▶ _Records provided_:
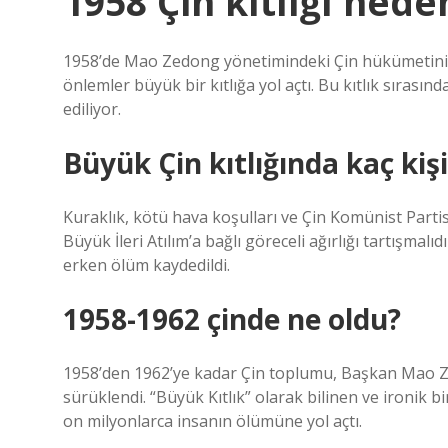
1958 Çin kıtlığı nede
1958’de Mao Zedong yönetimindeki Çin hükümetinin po
önlemler büyük bir kıtlığa yol açtı. Bu kıtlık sırası
ediliyor.
Büyük Çin kıtlığında kaç kiş
Kuraklık, kötü hava koşulları ve Çin Komünist Partisi
Büyük İleri Atılım’a bağlı göreceli ağırlığı tartışma
erken ölüm kaydedildi.
1958-1962 çinde ne oldu?
1958’den 1962’ye kadar Çin toplumu, Başkan Mao Ze
sürüklendi. “Büyük Kıtlık” olarak bilinen ve ironik b
on milyonlarca insanın ölümüne yol açtı.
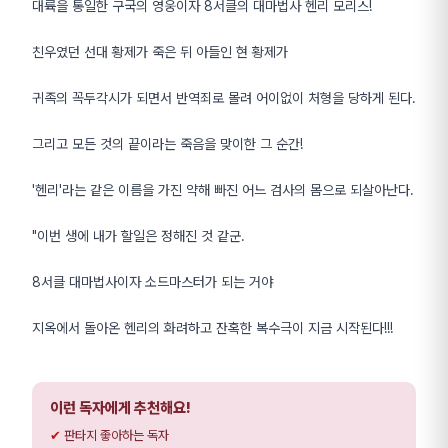
대륙을 통일한 구국의 영웅이자 8서클의 대마법사 헨리 모리스!
친우였던 선대 황제가 죽은 뒤 아들인 현 황제가
귀족의 꼭두각시가 되면서 반역죄로 몰려 어이없이 처형을 당하게 된다.
그리고 모든 것의 끝이라는 죽음을 맞이한 그 순간!
'헨리'라는 같은 이름을 가진 약해 빠진 어느 검사의 몸으로 되살아난다.
"이번 생에 내가 할일은 정해진 것 같군.
8서클 대마법사이자 소드마스터가 되는 거야
지옥에서 돌아온 헨리의 화려하고 잔혹한 복수극이 지금 시작된다!!!
이런 독자에게 추천해요!
판타지 좋아하는 독자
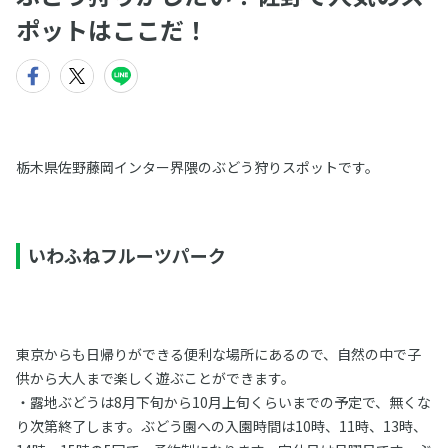
ポットはここだ！
栃木県佐野藤岡インター界隈のぶどう狩りスポットです。
いわふねフルーツパーク
東京からも日帰りができる便利な場所にあるので、自然の中で子
供から大人まで楽しく遊ぶことができます。
・露地ぶどうは8月下旬から10月上旬くらいまでの予定で、無くな
り次第終了します。ぶどう園への入園時間は10時、11時、13時、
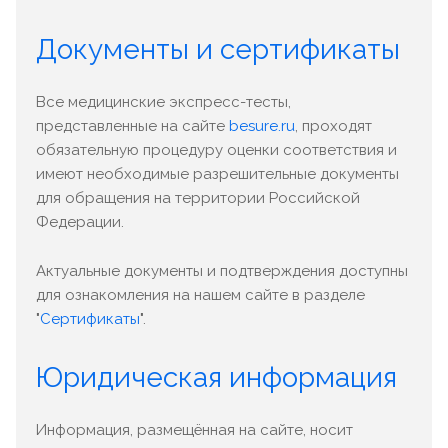
Документы и сертификаты
Все медицинские экспресс-тесты,
представленные на сайте
besure.ru
, проходят
обязательную процедуру оценки соответствия и
имеют необходимые разрешительные документы
для обращения на территории Российской
Федерации.
Актуальные документы и подтверждения доступны
для ознакомления на нашем сайте в разделе
"
Сертификаты
".
Юридическая информация
Информация, размещённая на сайте, носит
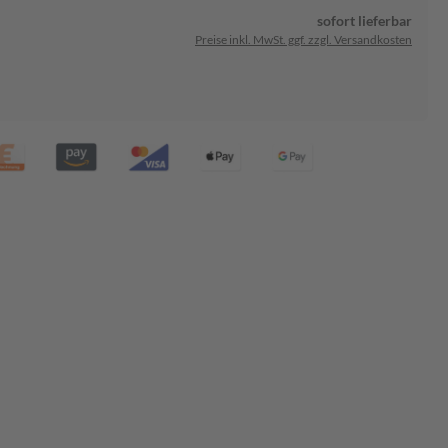
sofort lieferbar
Preise inkl. MwSt. ggf. zzgl. Versandkosten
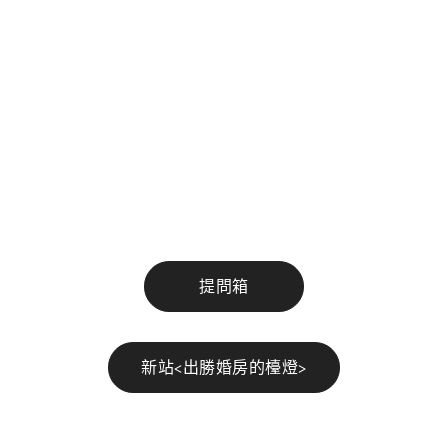
提問箱
新站<出勝婚房的檯燈>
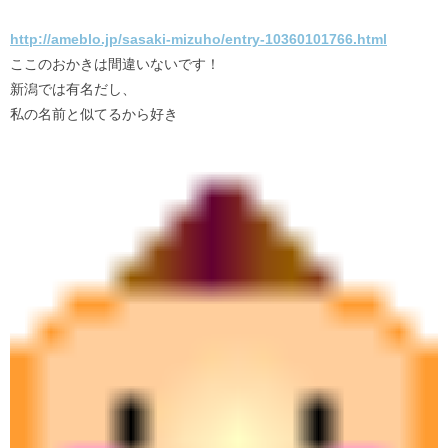
http://ameblo.jp/sasaki-mizuho/entry-10360101766.html
ここのおかきは間違いないです！
新潟では有名だし、
私の名前と似てるから好き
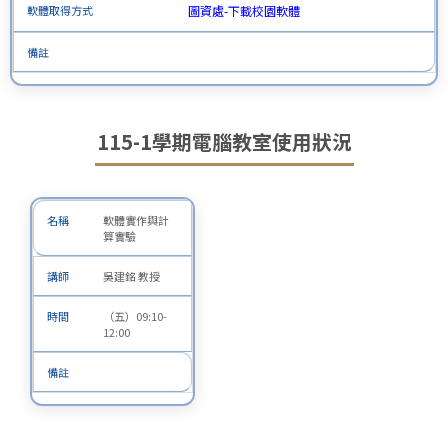
圖資處-下載校園軟體
115-1學期電腦教室使用狀況
軟體實作與計
算實驗
吳建銘 教授
（五）09:10-
12:00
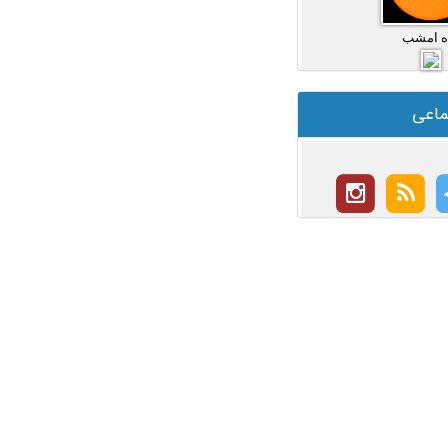
ه امشب
ماعی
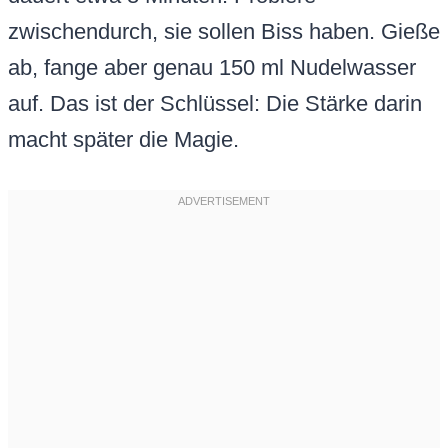
zwischendurch, sie sollen Biss haben. Gieße
ab, fange aber genau 150 ml Nudelwasser
auf. Das ist der Schlüssel: Die Stärke darin
macht später die Magie.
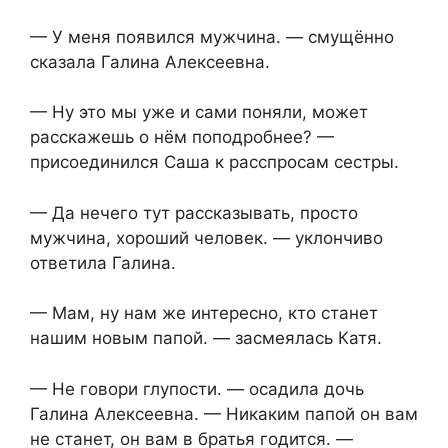
— У меня появился мужчина. — смущённо
сказала Галина Алексеевна.
— Ну это мы уже и сами поняли, может
расскажешь о нём поподробнее? —
присоединился Саша к расспросам сестры.
— Да нечего тут рассказывать, просто
мужчина, хороший человек. — уклончиво
ответила Галина.
— Мам, ну нам же интересно, кто станет
нашим новым папой. — засмеялась Катя.
— Не говори глупости. — осадила дочь
Галина Алексеевна. — Никаким папой он вам
не станет, он вам в братья годится. —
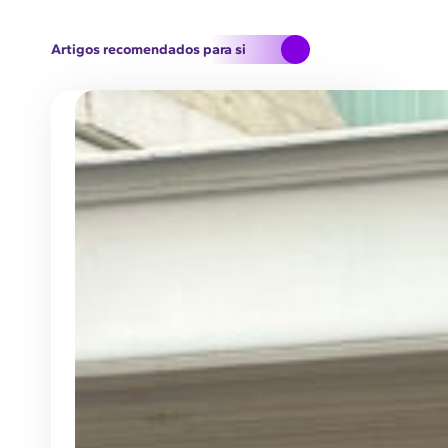
Artigos recomendados para si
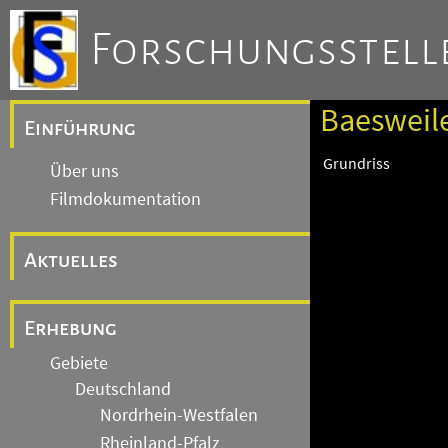
Forschungsstelle
Baesweile
Einführung
Grundriss
Über uns
Filmdokumentation
Aktuelles
Erhebung
Gebiete
Deutschland
Nordrhein-Westfalen
Rheinland-Pfalz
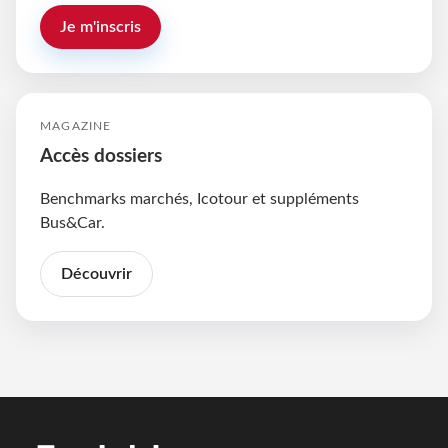
Je m'inscris
MAGAZINE
Accès dossiers
Benchmarks marchés, Icotour et suppléments
Bus&Car.
Découvrir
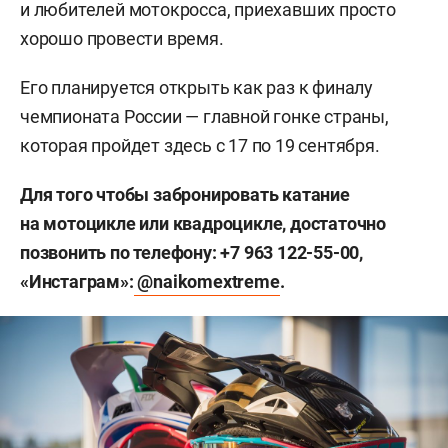
и любителей мотокросса, приехавших просто
хорошо провести время.
Его планируется открыть как раз к финалу
чемпионата России — главной гонке страны,
которая пройдет здесь с 17 по 19 сентября.
Для того чтобы забронировать катание
на мотоцикле или квадроцикле, достаточно
позвонить по телефону: +7 963 122-55-00,
«Инстаграм»:
@naikomextreme
.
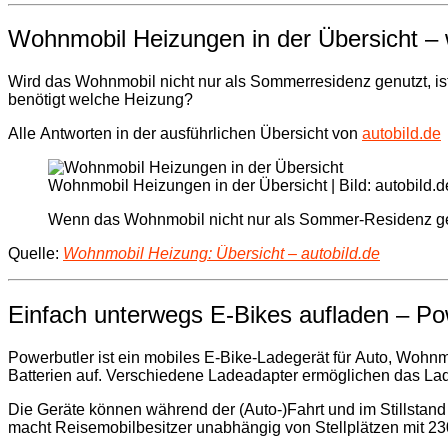
Wohnmobil Heizungen in der Übersicht 
Wird das Wohnmobil nicht nur als Sommerresidenz genutzt, is
benötigt welche Heizung?
Alle Antworten in der ausführlichen Übersicht von
autobild.de
Wohnmobil Heizungen in der Übersicht | Bild: autobild.d
Wenn das Wohnmobil nicht nur als Sommer-Residenz gen
Quelle:
Wohnmobil Heizung: Übersicht – autobild.de
Einfach unterwegs E-Bikes aufladen – Po
Powerbutler ist ein mobiles E-Bike-Ladegerät für Auto, Wohn
Batterien auf. Verschiedene Ladeadapter ermöglichen das Lad
Die Geräte können während der (Auto-)Fahrt und im Stillstand 
macht Reisemobilbesitzer unabhängig von Stellplätzen mit 2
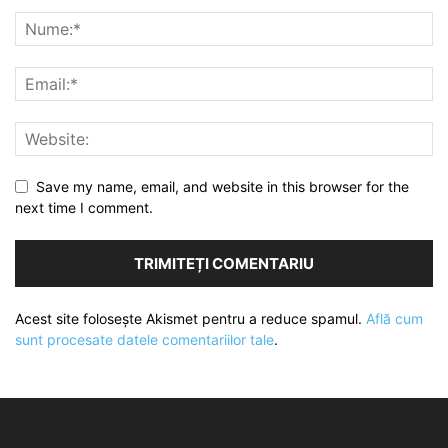
Save my name, email, and website in this browser for the
next time I comment.
Acest site folosește Akismet pentru a reduce spamul.
Află cum
sunt procesate datele comentariilor tale
.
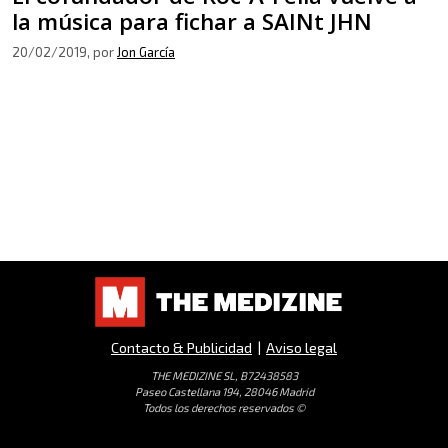
la música para fichar a SAINt JHN
20/02/2019
, por
Jon García
Contacto & Publicidad
|
Aviso legal
THE MEDIZINE SL, B72438583
Paseo Castellana 194, 28046 Madrid
Todos los derechos reservados ©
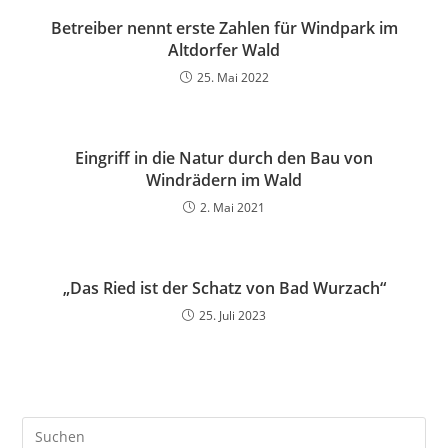
Betreiber nennt erste Zahlen für Windpark im
Altdorfer Wald
25. Mai 2022
Eingriff in die Natur durch den Bau von
Windrädern im Wald
2. Mai 2021
„Das Ried ist der Schatz von Bad Wurzach“
25. Juli 2023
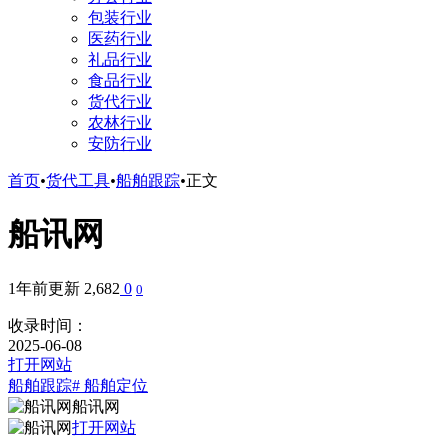
包装行业
医药行业
礼品行业
食品行业
货代行业
农林行业
安防行业
首页
•
货代工具
•
船舶跟踪
•
正文
船讯网
1年前更新
2,682
0
0
收录时间：
2025-06-08
打开网站
船舶跟踪
# 船舶定位
船讯网
打开网站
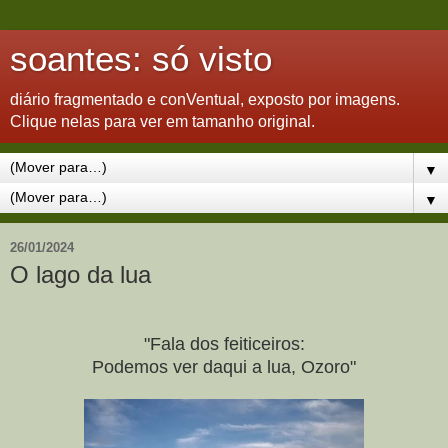
soantes: só visto
diário fragmentado e conVentual, exposto por imagens.
Clique nelas para ver em tamanho original.
▼
▼
26/01/2024
O lago da lua
"Fala dos feiticeiros:
Podemos ver daqui a lua, Ozoro"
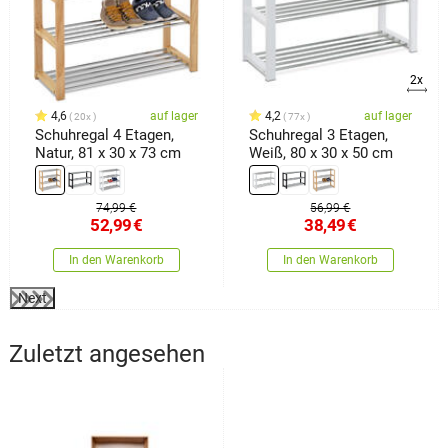
2x
4,6
auf lager
4,2
auf lager
20x
77x
Schuhregal 4 Etagen,
Schuhregal 3 Etagen,
Natur, 81 x 30 x 73 cm
Weiß, 80 x 30 x 50 cm
74,99 €
56,99 €
52,99
€
38,49
€
In den Warenkorb
In den Warenkorb
Next
Zuletzt angesehen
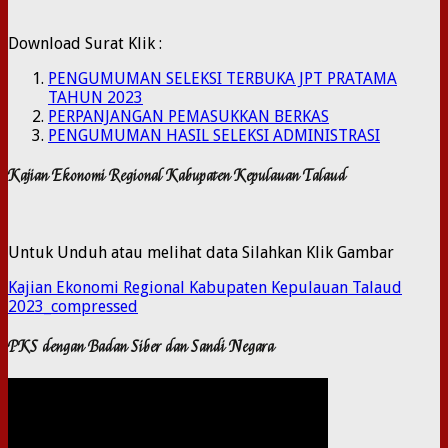
Download Surat Klik :
PENGUMUMAN SELEKSI TERBUKA JPT PRATAMA
TAHUN 2023
PERPANJANGAN PEMASUKKAN BERKAS
PENGUMUMAN HASIL SELEKSI ADMINISTRASI
Kajian Ekonomi Regional Kabupaten Kepulauan Talaud
Untuk Unduh atau melihat data Silahkan Klik Gambar
Kajian Ekonomi Regional Kabupaten Kepulauan Talaud
2023_compressed
PKS dengan Badan Siber dan Sandi Negara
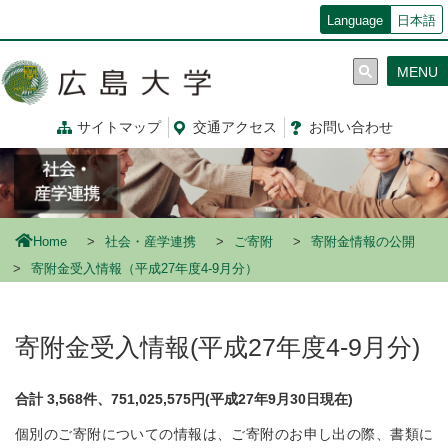
メ
Language
日本語
イ
ン
MENU
コ
ン
テ
サイトマップ
交通
アクセス
お問
い
合
わ
せ
ン
ツ
に
移
動
Home
社会・産学連携
ご寄附
寄附金情報の公開
寄附金受入情報（平成27年度4-9月分）
寄附金受入情報(平成27年度4-9月分)
合計 3,568件、751,025,575円(平成27年9月30日現在)
個別のご寄附についての情報は、ご寄附のお申し出の際、書類に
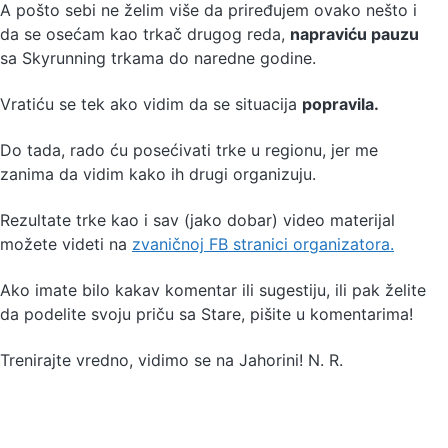
A pošto sebi ne želim više da priređujem ovako nešto i
da se osećam kao trkač drugog reda,
napraviću pauzu
sa Skyrunning trkama do naredne godine.
Vratiću se tek ako vidim da se situacija
popravila.
Do tada, rado ću posećivati trke u regionu, jer me
zanima da vidim kako ih drugi organizuju.
Rezultate trke kao i sav (jako dobar) video materijal
možete videti na
zvaničnoj FB stranici organizatora.
Ako imate bilo kakav komentar ili sugestiju, ili pak želite
da podelite svoju priču sa Stare, pišite u komentarima!
Trenirajte vredno, vidimo se na Jahorini! N. R.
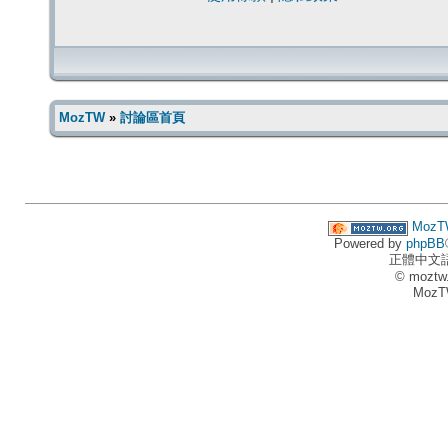
MozTW
»
討論區首頁
MozT
Powered by
phpBB
正體中文
© moztw
MozT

▶ _Problem to solve_: Please print the lines above exactly, beginning at the first line of the entries and ending at the line holding "검사의 몸으로 되살아난다.", and leave the pictures out.

▶ _Exercise response_:
1958 Çin kıtlığı nede
1958’de Mao Zedong yönetimindeki Çin hükümetinin po
önlemler büyük bir kıtlığa yol açtı. Bu kıtlık sırası
ediliyor.
Büyük Çin kıtlığında kaç kiş
Kuraklık, kötü hava koşulları ve Çin Komünist Partisi
Büyük İleri Atılım’a bağlı göreceli ağırlığı tartışma
erken ölüm kaydedildi.
1958-1962 çinde ne oldu?
1958’den 1962’ye kadar Çin toplumu, Başkan Mao Ze
sürüklendi. “Büyük Kıtlık” olarak bilinen ve ironik b
on milyonlarca insanın ölümüne yol açtı.
대륙을 통일한 구국의 영웅이자 8서클의 대마법사 헨리 모리스!
친우였던 선대 황제가 죽은 뒤 아들인 현 황제가
귀족의 꼭두각시가 되면서 반역죄로 몰려 어이없이 처형을 당하게 된다.
그리고 모든 것의 끝이라는 죽음을 맞이한 그 순간!
'헨리'라는 같은 이름을 가진 약해 빠진 어느 검사의 몸으로 되살아난다.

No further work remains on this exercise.